The Concept of a "Livable Wage"

Something that has been talked about more and more lately is the concept of minimum wage providing what people consider to be a "livable wage." They believe it is the job of the minimum wage to make sure people can actually "live" somewhat comfortably on that. I submit that that is not the purpose of the minimum wage--and shouldn't be.

The minimum wage should be a wage to prevent absolute unconscionable abuse. Minimum wage should be for people that are just entering the job market and are still getting education. No-one should be trying to live off minimum wage, much less raise a family on that wage. And very few do.

America is based on people working hard and striving to do better. That requires effort and constant betterment of individuals and society. If people are earning minimum wage and want to do better economically, they should not be waiting for the government to give them a raise. They should be spending time educating themselves and learning new skills so that they can find a better job and earn a better wage on their own merits.

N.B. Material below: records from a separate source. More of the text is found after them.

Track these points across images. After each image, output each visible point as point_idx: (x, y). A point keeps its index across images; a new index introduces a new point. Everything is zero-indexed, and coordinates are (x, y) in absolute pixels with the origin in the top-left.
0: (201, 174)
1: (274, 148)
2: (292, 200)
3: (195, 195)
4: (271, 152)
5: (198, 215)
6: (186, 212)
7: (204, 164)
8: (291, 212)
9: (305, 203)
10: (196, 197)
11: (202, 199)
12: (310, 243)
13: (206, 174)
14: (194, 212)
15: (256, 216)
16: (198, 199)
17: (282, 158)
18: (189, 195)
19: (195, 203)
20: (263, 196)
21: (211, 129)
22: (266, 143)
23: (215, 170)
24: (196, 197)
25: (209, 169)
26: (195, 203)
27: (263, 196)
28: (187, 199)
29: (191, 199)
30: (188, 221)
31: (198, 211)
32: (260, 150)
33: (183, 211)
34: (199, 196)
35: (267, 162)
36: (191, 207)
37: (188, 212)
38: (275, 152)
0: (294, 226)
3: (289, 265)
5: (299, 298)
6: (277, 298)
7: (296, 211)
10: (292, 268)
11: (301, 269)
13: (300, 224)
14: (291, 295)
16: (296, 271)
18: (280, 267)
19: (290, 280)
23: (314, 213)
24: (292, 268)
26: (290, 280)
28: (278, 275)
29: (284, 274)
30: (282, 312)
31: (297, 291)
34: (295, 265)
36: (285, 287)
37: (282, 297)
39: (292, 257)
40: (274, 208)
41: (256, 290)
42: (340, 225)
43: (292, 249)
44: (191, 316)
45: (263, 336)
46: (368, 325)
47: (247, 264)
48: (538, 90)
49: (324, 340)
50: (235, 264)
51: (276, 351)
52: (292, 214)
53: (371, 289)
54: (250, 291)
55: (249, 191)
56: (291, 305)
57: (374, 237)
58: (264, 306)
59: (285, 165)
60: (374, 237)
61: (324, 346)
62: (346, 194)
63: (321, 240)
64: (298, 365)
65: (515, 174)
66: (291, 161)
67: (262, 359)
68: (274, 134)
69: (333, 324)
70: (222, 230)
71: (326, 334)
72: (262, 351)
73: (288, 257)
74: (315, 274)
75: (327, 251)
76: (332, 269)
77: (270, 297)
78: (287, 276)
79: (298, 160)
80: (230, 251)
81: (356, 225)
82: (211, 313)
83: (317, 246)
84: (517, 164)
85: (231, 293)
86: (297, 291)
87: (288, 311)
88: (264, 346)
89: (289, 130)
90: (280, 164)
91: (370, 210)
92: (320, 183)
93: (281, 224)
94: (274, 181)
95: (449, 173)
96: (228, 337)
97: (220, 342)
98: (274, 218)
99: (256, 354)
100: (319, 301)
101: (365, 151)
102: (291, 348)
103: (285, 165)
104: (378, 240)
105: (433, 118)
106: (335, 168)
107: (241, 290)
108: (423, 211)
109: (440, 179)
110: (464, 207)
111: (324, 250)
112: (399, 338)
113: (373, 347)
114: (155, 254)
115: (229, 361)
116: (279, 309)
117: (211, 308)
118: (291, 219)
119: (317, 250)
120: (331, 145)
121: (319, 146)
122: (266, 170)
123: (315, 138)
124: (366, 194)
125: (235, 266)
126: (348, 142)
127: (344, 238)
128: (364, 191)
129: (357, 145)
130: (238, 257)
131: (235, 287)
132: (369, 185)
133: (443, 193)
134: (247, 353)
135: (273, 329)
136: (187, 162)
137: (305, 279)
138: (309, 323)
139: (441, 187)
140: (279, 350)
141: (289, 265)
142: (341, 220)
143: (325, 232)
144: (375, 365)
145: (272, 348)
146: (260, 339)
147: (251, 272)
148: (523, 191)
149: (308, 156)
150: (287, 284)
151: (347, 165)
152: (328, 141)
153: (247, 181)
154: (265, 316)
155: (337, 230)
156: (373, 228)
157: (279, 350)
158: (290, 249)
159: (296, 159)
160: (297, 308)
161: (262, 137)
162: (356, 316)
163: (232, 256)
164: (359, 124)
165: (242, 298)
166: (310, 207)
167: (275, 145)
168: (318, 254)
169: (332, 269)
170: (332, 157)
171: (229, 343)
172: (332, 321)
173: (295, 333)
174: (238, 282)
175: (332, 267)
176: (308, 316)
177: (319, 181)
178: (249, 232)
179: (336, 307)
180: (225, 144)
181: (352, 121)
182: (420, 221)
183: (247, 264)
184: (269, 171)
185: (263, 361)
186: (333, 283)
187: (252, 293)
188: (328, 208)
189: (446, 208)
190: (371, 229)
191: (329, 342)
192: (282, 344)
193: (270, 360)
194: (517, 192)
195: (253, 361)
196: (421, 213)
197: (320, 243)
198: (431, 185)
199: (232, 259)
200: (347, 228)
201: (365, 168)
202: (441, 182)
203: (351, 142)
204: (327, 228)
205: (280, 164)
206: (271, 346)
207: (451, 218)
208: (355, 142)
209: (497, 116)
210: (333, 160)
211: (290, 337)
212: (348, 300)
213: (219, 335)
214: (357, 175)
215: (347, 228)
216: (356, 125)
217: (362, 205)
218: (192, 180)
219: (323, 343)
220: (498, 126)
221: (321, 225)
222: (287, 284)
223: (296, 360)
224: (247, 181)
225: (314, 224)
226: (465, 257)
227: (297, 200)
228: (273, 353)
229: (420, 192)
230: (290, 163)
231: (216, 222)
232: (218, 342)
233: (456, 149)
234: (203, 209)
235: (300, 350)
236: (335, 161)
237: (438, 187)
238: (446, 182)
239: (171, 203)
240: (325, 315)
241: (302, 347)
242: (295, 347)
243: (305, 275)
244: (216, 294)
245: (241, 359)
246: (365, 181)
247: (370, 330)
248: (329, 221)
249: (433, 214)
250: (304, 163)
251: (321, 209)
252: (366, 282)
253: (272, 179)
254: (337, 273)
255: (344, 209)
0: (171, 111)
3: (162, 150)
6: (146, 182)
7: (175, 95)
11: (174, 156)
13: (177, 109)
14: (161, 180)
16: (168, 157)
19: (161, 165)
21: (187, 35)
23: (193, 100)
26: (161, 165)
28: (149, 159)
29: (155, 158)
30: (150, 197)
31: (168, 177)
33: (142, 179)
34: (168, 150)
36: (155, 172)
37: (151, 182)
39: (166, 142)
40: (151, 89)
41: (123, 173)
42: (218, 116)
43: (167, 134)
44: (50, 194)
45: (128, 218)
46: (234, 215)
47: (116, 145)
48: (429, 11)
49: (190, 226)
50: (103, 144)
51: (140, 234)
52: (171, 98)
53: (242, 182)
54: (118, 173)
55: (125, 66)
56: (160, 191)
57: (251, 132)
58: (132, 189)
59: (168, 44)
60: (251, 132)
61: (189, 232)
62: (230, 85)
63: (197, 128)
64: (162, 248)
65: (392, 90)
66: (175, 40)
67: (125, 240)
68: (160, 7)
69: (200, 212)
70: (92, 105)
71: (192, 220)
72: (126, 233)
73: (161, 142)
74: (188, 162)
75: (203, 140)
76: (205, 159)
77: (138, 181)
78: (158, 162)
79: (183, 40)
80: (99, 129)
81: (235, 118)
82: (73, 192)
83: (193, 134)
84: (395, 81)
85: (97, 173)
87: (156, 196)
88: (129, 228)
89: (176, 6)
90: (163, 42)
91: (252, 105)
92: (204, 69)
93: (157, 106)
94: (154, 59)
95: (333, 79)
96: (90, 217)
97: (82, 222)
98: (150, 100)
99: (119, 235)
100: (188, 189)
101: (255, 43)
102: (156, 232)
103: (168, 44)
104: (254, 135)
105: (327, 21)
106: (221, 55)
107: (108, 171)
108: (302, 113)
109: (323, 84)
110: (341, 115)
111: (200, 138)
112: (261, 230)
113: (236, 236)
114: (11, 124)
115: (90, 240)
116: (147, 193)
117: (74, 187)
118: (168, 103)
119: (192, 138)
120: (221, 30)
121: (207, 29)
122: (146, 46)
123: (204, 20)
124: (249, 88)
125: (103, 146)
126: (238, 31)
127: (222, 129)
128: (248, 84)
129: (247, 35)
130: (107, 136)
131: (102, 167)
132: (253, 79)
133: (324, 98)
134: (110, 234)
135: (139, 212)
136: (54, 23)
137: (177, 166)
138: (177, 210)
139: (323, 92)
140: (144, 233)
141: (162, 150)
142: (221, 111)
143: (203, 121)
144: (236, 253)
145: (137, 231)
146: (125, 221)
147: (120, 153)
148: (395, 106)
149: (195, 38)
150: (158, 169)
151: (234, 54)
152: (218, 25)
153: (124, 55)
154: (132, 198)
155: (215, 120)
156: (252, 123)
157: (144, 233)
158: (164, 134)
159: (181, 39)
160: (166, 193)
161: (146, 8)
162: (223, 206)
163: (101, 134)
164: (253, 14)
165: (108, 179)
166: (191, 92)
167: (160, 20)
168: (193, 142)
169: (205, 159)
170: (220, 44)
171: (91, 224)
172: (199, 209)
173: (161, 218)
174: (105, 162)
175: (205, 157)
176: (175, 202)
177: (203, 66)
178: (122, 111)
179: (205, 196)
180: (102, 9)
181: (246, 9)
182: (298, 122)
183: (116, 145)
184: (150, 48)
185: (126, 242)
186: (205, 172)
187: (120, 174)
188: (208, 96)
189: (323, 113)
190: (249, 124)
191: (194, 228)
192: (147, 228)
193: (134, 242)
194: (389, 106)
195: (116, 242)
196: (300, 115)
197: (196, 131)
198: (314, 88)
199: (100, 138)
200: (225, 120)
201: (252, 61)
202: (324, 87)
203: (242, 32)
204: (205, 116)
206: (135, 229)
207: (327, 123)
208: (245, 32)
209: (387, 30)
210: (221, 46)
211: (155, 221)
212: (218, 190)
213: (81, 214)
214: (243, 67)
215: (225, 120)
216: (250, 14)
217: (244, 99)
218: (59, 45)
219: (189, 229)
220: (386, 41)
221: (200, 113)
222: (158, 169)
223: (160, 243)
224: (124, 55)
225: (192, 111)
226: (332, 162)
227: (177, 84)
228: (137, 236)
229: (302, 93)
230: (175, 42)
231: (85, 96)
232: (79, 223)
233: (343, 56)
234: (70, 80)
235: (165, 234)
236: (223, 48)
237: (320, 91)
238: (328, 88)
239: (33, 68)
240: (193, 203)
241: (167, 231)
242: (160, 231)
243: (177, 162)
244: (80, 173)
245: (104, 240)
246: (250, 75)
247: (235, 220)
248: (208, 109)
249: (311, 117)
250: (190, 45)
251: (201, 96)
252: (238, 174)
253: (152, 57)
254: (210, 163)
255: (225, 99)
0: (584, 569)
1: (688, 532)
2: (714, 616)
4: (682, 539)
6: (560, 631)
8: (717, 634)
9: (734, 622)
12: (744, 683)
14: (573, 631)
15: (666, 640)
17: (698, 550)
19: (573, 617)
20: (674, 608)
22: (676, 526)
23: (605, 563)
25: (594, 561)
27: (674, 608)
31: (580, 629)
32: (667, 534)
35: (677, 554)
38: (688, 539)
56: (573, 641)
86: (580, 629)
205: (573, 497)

Instituting any kind of a "livable wage" will only reduce the motivation of people to truly better themselves.

The Honest Truth About Minimum Wage

When you cut to the chase, the real truth about minimum wage is that it costs jobs of those people it purports to help, and causes inflation in the general economy. Both of these are negative to the economy.

As such, minimum wage should simply exist to prevent blatant abuse of employees. The purpose of minimum wage is not to guarantee a comfortable standard of living to every American, nor is it even to guarantee they will not be poor. It is simply to guarantee that Americans will not be unconscientiously abused as if they were working in third-world sweatshops. Success, betterment, and climbing the ladder of success out of poverty is something we must leave to individual effort. It can only be achieved through individual perseverance and hard work--not by government-mandated pay raises in the form of minimum wage increases.